### How to complete this task:
Once the pictures are set aside, reproduce the remaining data exactly.

Stored data:
++++++++++
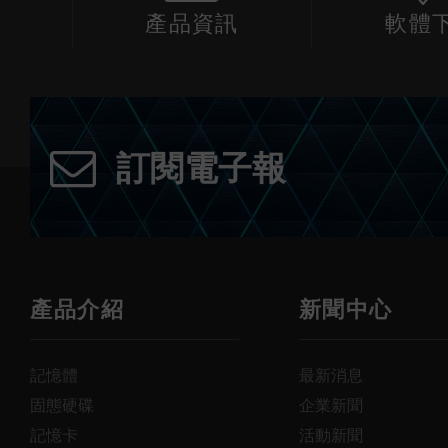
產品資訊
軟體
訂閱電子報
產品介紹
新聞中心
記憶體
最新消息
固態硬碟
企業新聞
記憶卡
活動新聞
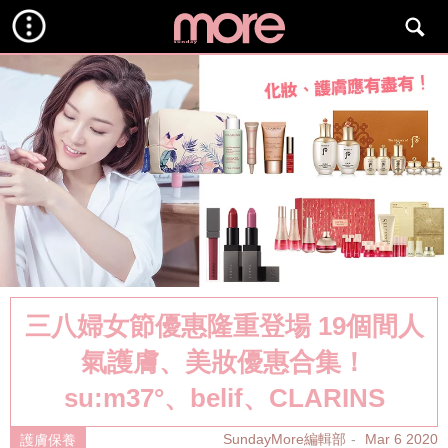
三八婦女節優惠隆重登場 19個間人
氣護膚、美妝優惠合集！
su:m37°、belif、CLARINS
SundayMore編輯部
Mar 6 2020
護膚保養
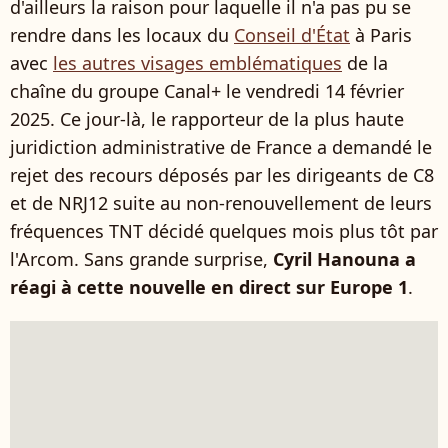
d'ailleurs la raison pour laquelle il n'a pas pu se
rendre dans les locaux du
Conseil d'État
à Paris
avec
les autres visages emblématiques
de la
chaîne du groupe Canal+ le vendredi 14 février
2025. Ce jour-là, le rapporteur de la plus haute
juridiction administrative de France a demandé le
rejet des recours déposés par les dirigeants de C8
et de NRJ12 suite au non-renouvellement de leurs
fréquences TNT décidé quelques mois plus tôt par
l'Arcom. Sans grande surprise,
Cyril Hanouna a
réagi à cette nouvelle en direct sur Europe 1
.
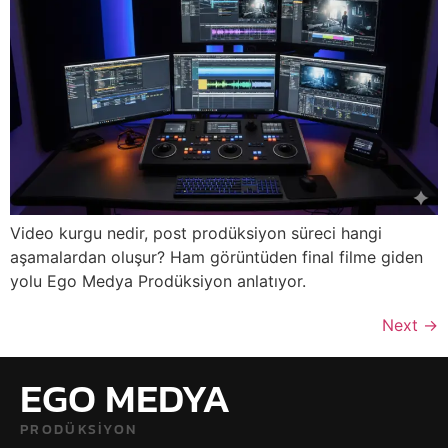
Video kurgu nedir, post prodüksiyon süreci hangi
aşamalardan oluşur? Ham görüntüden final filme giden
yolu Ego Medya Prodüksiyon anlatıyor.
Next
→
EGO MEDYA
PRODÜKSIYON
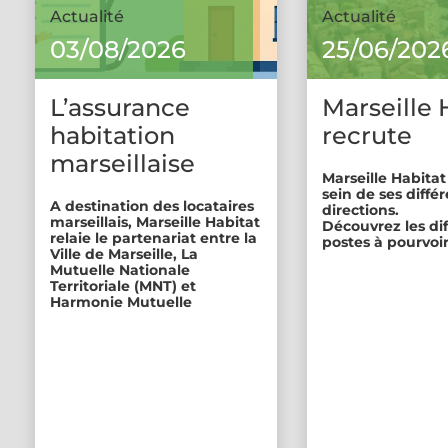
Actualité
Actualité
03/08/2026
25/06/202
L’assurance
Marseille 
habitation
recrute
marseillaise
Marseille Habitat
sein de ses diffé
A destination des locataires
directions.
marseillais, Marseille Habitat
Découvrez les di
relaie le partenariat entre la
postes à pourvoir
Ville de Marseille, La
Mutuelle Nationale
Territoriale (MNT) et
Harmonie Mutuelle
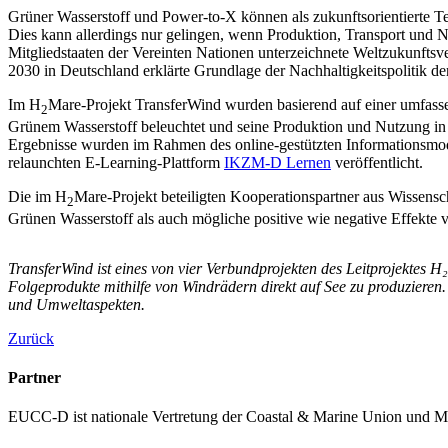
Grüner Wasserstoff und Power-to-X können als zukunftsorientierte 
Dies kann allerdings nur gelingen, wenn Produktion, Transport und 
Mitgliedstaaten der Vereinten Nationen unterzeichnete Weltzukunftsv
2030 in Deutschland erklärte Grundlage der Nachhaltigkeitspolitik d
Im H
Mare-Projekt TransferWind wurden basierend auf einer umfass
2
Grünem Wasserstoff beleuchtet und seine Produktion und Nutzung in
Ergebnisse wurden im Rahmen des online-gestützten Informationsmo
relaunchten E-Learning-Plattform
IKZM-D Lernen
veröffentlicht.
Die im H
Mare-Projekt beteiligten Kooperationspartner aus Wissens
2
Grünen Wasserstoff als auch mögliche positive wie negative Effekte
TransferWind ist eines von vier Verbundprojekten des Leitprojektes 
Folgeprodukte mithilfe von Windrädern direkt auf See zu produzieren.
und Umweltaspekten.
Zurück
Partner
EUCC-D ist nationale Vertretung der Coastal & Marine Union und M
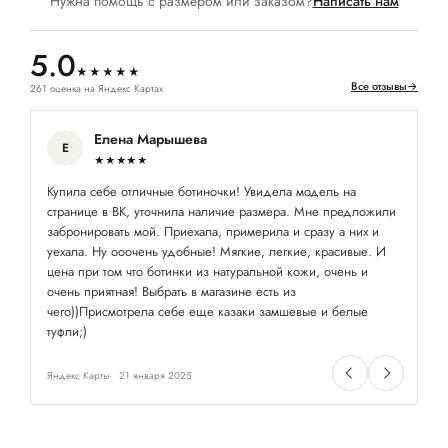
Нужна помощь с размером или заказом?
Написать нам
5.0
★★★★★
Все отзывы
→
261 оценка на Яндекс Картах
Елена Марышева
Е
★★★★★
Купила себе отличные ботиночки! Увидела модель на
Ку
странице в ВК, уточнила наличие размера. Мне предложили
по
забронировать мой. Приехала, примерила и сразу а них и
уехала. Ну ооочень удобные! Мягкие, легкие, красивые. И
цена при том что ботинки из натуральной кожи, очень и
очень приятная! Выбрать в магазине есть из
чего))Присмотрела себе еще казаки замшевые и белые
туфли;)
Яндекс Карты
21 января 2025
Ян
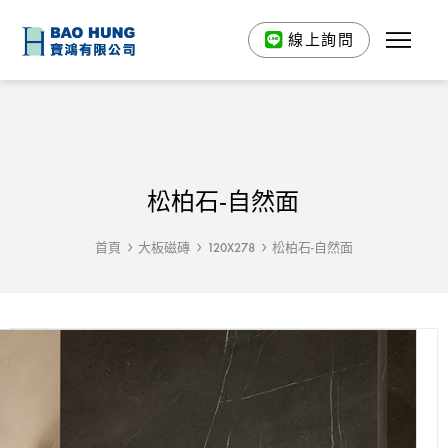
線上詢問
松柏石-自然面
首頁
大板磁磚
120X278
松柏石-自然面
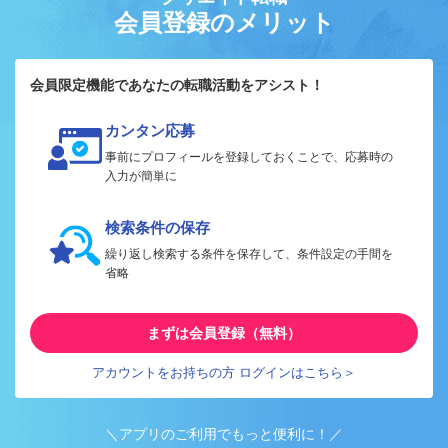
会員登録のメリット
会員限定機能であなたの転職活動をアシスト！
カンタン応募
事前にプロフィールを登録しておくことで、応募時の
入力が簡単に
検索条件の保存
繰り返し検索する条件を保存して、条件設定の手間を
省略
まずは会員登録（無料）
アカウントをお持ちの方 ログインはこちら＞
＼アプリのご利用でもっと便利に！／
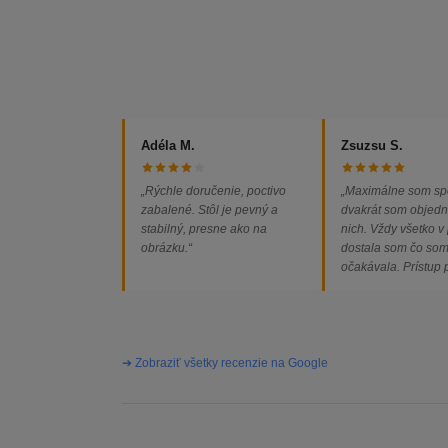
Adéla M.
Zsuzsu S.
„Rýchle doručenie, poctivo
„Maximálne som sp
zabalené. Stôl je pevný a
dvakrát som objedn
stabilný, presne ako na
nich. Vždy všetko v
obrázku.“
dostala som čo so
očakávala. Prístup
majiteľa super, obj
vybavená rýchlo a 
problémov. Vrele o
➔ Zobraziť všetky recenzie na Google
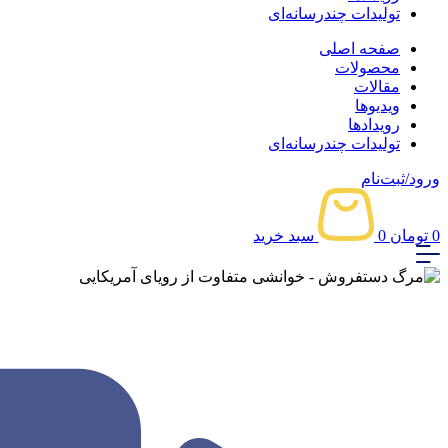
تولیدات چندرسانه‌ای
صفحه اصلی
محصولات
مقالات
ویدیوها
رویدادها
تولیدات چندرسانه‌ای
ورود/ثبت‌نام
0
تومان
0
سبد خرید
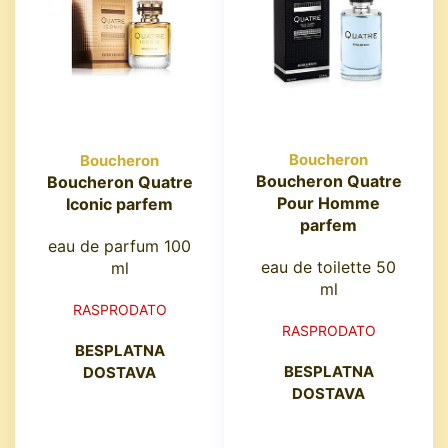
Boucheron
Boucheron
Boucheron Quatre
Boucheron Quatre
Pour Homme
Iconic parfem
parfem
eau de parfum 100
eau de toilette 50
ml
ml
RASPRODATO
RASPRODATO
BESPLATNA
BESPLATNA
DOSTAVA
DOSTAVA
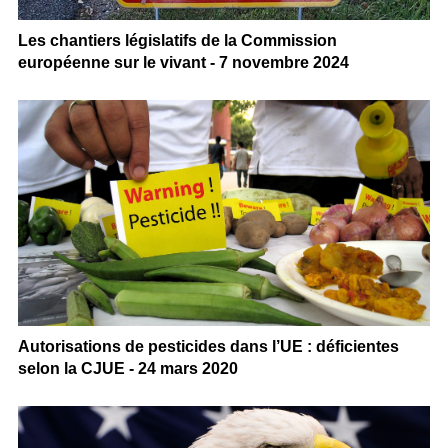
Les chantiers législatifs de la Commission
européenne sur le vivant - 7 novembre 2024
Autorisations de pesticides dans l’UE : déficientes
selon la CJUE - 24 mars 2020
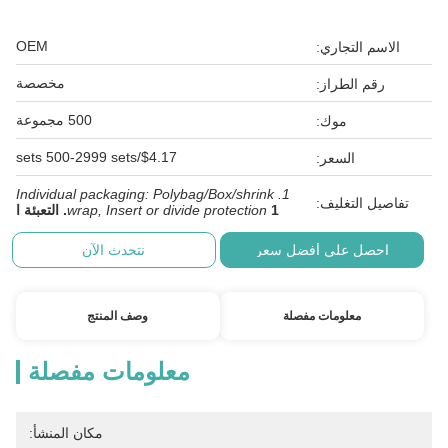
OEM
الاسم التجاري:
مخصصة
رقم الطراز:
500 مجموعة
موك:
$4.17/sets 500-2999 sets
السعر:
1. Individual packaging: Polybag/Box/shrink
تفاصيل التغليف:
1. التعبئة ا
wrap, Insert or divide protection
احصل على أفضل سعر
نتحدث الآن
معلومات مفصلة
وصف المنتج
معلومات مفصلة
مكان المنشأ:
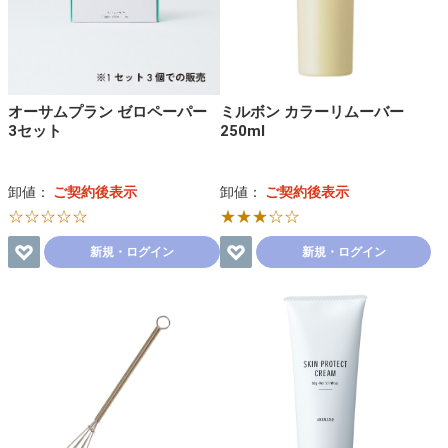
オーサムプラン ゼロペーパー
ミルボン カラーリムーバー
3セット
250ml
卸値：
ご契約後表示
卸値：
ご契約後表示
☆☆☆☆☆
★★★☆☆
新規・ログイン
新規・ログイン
++++++++++
### Written solution:
產品資訊
軟體
訂閱電子報
產品介紹
新聞中心
記憶體
最新消息
固態硬碟
企業新聞
記憶卡
活動新聞
三八婦女節優惠隆重登場 19個間人
氣護膚、美妝優惠合集！
su:m37°、belif、CLARINS
SundayMore編輯部
Mar 6 2020
護膚保養
d'ailleurs la raison pour laquelle il n'a pas pu se
rendre dans les locaux du
Conseil d'État
à Paris
avec
les autres visages emblématiques
de la
chaîne du groupe Canal+ le vendredi 14 février
2025. Ce jour-là, le rapporteur de la plus haute
juridiction administrative de France a demandé le
rejet des recours déposés par les dirigeants de C8
et de NRJ12 suite au non-renouvellement de leurs
fréquences TNT décidé quelques mois plus tôt par
l'Arcom. Sans grande surprise,
Cyril Hanouna a
réagi à cette nouvelle en direct sur Europe 1
.
Video kurgu nedir, post prodüksiyon süreci hangi
aşamalardan oluşur? Ham görüntüden final filme giden
yolu Ego Medya Prodüksiyon anlatıyor.
Next
→
EGO MEDYA
PRODÜKSIYON
Actualité
Actualité
03/08/2026
25/06/202
L’assurance
Marseille 
habitation
recrute
marseillaise
Marseille Habitat
sein de ses diffé
A destination des locataires
directions.
marseillais, Marseille Habitat
Découvrez les di
relaie le partenariat entre la
postes à pourvoir
Ville de Marseille, La
Mutuelle Nationale
Territoriale (MNT) et
Harmonie Mutuelle
Grüner Wasserstoff und Power-to-X können als zukunftsorientierte 
Dies kann allerdings nur gelingen, wenn Produktion, Transport und 
Mitgliedstaaten der Vereinten Nationen unterzeichnete Weltzukunftsv
2030 in Deutschland erklärte Grundlage der Nachhaltigkeitspolitik d
Im H
Mare-Projekt TransferWind wurden basierend auf einer umfass
2
Grünem Wasserstoff beleuchtet und seine Produktion und Nutzung in
Ergebnisse wurden im Rahmen des online-gestützten Informationsmo
relaunchten E-Learning-Plattform
IKZM-D Lernen
veröffentlicht.
Die im H
Mare-Projekt beteiligten Kooperationspartner aus Wissens
2
Grünen Wasserstoff als auch mögliche positive wie negative Effekte
TransferWind ist eines von vier Verbundprojekten des Leitprojektes 
Folgeprodukte mithilfe von Windrädern direkt auf See zu produzieren.
und Umweltaspekten.
Zurück
Partner
EUCC-D ist nationale Vertretung der Coastal & Marine Union und M
Нужна помощь с размером или заказом?
Написать нам
5.0
★★★★★
Все отзывы
→
261 оценка на Яндекс Картах
Елена Марышева
Е
★★★★★
Купила себе отличные ботиночки! Увидела модель на
Ку
странице в ВК, уточнила наличие размера. Мне предложили
по
забронировать мой. Приехала, примерила и сразу а них и
уехала. Ну ооочень удобные! Мягкие, легкие, красивые. И
цена при том что ботинки из натуральной кожи, очень и
очень приятная! Выбрать в магазине есть из
чего))Присмотрела себе еще казаки замшевые и белые
туфли;)
Яндекс Карты
21 января 2025
Ян
線上詢問
松柏石-自然面
首頁
大板磁磚
120X278
松柏石-自然面
会員登録のメリット
会員限定機能であなたの転職活動をアシスト！
カンタン応募
事前にプロフィールを登録しておくことで、応募時の
入力が簡単に
検索条件の保存
繰り返し検索する条件を保存して、条件設定の手間を
省略
まずは会員登録（無料）
アカウントをお持ちの方 ログインはこちら＞
＼アプリのご利用でもっと便利に！／
Adéla M.
Zsuzsu S.
„Rýchle doručenie, poctivo
„Maximálne som sp
zabalené. Stôl je pevný a
dvakrát som objedn
stabilný, presne ako na
nich. Vždy všetko v
obrázku.“
dostala som čo so
očakávala. Prístup
majiteľa super, obj
vybavená rýchlo a 
problémov. Vrele o
➔ Zobraziť všetky recenzie na Google
تولیدات چندرسانه‌ای
صفحه اصلی
محصولات
مقالات
ویدیوها
رویدادها
تولیدات چندرسانه‌ای
ورود/ثبت‌نام
0
تومان
0
سبد خرید
Boucheron
Boucheron
Boucheron Quatre
Boucheron Quatre
Pour Homme
Iconic parfem
parfem
eau de parfum 100
eau de toilette 50
ml
ml
RASPRODATO
RASPRODATO
BESPLATNA
BESPLATNA
DOSTAVA
DOSTAVA
Les chantiers législatifs de la Commission
européenne sur le vivant - 7 novembre 2024
Autorisations de pesticides dans l’UE : déficientes
selon la CJUE - 24 mars 2020
OEM
الاسم التجاري:
مخصصة
رقم الطراز:
500 مجموعة
موك:
$4.17/sets 500-2999 sets
السعر:
1. Individual packaging: Polybag/Box/shrink
تفاصيل التغليف:
1. التعبئة ا
wrap, Insert or divide protection
احصل على أفضل سعر
نتحدث الآن
معلومات مفصلة
وصف المنتج
معلومات مفصلة
مكان المنشأ:
オーサムプラン ゼロペーパー
ミルボン カラーリムーバー
3セット
250ml
卸値：
ご契約後表示
卸値：
ご契約後表示
☆☆☆☆☆
★★★☆☆
新規・ログイン
新規・ログイン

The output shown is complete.